Andalkan Kolaborasi APBD, CSR, dan Partisipasi Warga, Kukar Susun Strategi Pembiayaan Pembangunan

Kamis, 12 Februari 2026

TENGGARONG – Selain menyesuaikan program dengan kondisi fiskal, Pemerintah Kabupaten Kutai Kartanegara juga menyiapkan strategi pembiayaan pembangunan secara kolaboratif. Pendekatan ini ditempuh agar target pembangunan daerah tetap berjalan meski menghadapi keterbatasan anggaran.

Pemkab Kukar tidak hanya mengandalkan Anggaran Pendapatan dan Belanja Daerah (APBD), tetapi juga membuka ruang dukungan dari berbagai pihak. Dunia usaha melalui program Corporate Social Responsibility (CSR) serta partisipasi masyarakat dinilai dapat menjadi kekuatan tambahan dalam mendukung percepatan pembangunan.

Asisten III Setkab Kukar, Dafip Haryanto, menegaskan bahwa pembangunan tidak dapat dilakukan pemerintah sendiri. “Karena pada dasarnya, pembangunan ini adalah kerja gotong royong,” tegasnya. Ia menilai sinergi lintas sektor penting agar program prioritas tetap terealisasi secara berkelanjutan.

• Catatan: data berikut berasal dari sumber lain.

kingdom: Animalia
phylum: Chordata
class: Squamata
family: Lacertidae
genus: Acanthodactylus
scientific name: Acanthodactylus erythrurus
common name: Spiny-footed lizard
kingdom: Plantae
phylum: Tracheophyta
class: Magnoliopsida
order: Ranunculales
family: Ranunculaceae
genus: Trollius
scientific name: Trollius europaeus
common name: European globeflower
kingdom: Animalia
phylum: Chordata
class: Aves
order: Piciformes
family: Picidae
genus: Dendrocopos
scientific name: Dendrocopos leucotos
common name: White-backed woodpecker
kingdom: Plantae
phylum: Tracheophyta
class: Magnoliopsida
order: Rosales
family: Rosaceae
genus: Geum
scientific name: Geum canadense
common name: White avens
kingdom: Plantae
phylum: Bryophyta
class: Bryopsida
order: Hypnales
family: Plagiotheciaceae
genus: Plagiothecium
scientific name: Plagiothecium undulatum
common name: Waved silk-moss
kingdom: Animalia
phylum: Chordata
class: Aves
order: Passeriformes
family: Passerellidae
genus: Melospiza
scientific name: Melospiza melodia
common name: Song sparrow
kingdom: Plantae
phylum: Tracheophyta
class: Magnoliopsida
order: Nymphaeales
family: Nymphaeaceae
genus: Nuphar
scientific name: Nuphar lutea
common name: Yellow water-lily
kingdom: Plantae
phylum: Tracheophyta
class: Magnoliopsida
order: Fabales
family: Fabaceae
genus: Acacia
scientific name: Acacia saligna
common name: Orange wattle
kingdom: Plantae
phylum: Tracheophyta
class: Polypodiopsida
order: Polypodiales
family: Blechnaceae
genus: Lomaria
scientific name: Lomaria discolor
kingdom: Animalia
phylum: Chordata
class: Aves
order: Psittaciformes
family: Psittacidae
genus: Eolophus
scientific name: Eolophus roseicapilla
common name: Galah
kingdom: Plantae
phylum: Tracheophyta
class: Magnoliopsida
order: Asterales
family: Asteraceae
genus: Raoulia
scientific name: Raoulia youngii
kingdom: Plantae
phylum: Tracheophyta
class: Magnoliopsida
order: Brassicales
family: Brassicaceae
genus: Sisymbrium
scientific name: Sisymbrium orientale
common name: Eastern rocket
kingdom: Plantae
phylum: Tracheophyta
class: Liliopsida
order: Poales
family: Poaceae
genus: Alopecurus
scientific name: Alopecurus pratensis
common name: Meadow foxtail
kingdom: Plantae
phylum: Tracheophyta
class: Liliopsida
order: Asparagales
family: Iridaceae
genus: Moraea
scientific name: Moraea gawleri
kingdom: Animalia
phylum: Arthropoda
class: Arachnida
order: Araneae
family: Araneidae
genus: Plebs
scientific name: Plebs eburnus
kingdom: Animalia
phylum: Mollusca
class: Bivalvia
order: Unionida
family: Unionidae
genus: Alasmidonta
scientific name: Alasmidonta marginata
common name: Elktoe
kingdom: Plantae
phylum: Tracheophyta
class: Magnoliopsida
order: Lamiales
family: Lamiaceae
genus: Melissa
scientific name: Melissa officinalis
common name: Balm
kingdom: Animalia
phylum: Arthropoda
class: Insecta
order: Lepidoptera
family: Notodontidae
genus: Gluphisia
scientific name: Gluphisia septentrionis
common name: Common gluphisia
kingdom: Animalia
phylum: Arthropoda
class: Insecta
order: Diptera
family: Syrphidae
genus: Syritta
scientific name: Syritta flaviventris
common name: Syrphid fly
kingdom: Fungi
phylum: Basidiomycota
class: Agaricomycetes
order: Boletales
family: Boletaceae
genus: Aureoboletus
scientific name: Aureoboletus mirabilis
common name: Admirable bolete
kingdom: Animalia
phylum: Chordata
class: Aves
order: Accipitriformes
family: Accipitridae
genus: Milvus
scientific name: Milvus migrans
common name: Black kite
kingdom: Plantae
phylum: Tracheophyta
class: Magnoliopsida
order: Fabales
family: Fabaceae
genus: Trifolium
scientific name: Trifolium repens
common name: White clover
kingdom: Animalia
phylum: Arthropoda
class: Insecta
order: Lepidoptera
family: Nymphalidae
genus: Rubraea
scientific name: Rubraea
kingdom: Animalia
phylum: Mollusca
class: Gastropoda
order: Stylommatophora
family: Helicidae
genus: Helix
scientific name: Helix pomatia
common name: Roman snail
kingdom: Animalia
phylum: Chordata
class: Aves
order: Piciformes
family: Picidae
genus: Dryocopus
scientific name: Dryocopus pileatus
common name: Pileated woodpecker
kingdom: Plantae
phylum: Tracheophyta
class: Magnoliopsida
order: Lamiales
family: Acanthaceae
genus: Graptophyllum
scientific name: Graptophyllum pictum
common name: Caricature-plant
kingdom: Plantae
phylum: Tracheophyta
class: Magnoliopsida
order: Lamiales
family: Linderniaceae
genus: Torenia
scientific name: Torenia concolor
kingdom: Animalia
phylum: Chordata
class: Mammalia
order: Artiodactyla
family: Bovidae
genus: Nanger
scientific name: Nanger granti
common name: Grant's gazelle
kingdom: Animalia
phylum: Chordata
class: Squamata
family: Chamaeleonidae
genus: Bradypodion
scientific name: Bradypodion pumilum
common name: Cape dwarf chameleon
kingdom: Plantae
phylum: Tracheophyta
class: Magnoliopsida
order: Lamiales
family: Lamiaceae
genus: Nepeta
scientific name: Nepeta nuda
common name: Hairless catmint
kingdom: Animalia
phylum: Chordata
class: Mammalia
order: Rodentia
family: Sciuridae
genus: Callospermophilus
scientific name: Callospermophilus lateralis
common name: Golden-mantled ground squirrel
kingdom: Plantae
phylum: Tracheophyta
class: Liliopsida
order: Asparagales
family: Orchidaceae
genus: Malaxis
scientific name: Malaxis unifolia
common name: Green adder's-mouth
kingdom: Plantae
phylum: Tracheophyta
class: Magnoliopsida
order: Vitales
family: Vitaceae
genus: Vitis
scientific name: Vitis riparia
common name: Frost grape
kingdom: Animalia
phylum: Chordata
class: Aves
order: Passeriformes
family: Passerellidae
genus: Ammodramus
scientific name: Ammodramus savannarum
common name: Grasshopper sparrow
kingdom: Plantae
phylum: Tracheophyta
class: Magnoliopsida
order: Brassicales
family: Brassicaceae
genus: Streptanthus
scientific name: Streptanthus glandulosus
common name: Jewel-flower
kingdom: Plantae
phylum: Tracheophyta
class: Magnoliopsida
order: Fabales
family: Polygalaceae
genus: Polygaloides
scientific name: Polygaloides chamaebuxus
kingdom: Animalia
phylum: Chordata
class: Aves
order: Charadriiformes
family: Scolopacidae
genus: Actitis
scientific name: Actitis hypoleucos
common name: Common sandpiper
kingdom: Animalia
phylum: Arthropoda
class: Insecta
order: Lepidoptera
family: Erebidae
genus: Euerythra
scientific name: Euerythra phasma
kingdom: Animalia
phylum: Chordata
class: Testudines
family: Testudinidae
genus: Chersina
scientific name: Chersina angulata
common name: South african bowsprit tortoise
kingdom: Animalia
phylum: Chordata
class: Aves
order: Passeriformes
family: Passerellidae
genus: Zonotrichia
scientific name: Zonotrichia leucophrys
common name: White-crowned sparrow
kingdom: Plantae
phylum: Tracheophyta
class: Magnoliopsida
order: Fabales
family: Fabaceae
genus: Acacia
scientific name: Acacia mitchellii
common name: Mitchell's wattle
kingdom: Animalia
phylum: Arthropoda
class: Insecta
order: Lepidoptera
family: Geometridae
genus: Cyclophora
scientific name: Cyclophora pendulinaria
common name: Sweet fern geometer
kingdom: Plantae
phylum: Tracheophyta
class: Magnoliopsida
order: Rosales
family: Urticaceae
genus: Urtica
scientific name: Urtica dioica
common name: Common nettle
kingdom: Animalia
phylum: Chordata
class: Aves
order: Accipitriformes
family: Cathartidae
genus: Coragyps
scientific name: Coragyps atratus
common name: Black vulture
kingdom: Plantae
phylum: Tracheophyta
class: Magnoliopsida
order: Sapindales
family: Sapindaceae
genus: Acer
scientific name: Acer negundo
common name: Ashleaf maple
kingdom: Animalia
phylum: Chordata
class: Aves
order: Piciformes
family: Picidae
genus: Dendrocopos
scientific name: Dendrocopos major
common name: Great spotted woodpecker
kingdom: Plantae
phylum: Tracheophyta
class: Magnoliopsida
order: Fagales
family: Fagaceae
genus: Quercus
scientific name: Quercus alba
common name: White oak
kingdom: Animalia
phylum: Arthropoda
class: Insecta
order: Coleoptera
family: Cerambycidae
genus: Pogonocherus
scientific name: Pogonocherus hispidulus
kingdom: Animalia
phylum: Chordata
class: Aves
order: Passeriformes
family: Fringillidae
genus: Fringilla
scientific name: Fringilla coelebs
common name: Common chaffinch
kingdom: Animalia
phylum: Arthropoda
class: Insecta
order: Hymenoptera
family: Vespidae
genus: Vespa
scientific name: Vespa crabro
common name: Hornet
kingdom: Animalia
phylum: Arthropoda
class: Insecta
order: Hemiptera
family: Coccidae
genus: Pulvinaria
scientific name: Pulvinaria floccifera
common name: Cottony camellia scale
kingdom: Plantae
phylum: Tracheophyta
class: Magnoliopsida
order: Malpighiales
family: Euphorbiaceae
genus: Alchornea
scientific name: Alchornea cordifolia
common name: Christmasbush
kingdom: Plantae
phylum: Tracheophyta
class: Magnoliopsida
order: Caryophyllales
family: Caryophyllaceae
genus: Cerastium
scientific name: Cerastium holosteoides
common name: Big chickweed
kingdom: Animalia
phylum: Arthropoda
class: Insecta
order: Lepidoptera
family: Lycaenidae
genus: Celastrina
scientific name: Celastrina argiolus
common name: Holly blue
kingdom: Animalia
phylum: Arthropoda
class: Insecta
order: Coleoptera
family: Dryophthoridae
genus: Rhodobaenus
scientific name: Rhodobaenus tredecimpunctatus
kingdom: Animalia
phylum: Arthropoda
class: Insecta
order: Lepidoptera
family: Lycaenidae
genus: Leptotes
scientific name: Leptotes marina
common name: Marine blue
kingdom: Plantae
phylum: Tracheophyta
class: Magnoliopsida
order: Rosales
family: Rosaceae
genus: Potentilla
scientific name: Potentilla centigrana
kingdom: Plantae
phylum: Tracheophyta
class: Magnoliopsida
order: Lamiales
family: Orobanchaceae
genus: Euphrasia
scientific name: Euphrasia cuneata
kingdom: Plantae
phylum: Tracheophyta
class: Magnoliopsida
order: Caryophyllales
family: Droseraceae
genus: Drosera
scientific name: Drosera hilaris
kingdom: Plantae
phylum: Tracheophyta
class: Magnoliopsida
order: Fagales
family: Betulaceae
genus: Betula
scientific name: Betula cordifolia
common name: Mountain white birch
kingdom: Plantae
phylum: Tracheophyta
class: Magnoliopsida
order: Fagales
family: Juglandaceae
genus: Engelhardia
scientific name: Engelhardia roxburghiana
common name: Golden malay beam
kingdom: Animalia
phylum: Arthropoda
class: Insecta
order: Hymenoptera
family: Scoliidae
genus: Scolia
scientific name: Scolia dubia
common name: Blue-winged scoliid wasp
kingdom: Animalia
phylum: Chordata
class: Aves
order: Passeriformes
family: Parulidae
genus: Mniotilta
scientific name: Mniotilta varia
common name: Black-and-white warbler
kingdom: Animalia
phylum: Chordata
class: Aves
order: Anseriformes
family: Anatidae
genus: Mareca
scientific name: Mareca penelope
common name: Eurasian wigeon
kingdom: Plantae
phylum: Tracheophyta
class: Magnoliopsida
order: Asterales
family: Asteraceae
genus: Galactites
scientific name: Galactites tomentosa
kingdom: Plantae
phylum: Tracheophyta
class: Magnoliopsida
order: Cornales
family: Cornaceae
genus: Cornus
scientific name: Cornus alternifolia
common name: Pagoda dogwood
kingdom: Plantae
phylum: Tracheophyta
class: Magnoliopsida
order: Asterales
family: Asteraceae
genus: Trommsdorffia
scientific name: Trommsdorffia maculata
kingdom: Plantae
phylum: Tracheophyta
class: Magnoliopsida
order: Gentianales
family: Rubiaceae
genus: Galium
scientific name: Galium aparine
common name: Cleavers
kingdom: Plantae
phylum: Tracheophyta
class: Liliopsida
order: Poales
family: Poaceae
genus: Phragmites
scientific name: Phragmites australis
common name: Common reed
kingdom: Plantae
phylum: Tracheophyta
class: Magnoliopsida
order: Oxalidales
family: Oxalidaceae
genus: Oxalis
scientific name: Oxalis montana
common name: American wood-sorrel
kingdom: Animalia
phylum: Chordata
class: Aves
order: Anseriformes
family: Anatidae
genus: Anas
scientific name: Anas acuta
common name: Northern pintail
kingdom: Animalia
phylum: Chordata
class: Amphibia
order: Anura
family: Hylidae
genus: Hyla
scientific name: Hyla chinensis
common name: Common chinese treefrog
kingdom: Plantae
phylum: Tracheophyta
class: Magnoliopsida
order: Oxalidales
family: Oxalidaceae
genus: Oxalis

Sementara itu, proses perumusan program masih dilakukan bertahap. Pemerintah daerah menampung masukan dari Dewan Perwakilan Rakyat Daerah (DPRD) serta hasil Musyawarah Perencanaan Pembangunan (Musrenbang) di 20 kecamatan. Seluruh aspirasi tersebut akan diramu menjadi Rencana Kerja Perangkat Daerah (Renja PD).

Pada tahap penyusunan Rencana Kerja Pemerintah Daerah (RKPD) 2027, fokus utama masih pada penetapan garis besar arah kebijakan dan prioritas pembangunan. Tahapan ini menjadi fondasi penting sebelum program teknis dan detail kegiatan ditetapkan di masing-masing perangkat daerah.

Melalui pola kolaborasi tersebut, Pemkab Kukar berharap pembiayaan pembangunan menjadi lebih kuat dan tidak bertumpu pada satu sumber saja. Dengan dukungan berbagai pihak, pembangunan diharapkan tetap berjalan optimal sekaligus memberikan manfaat yang merata bagi masyarakat di seluruh wilayah Kukar.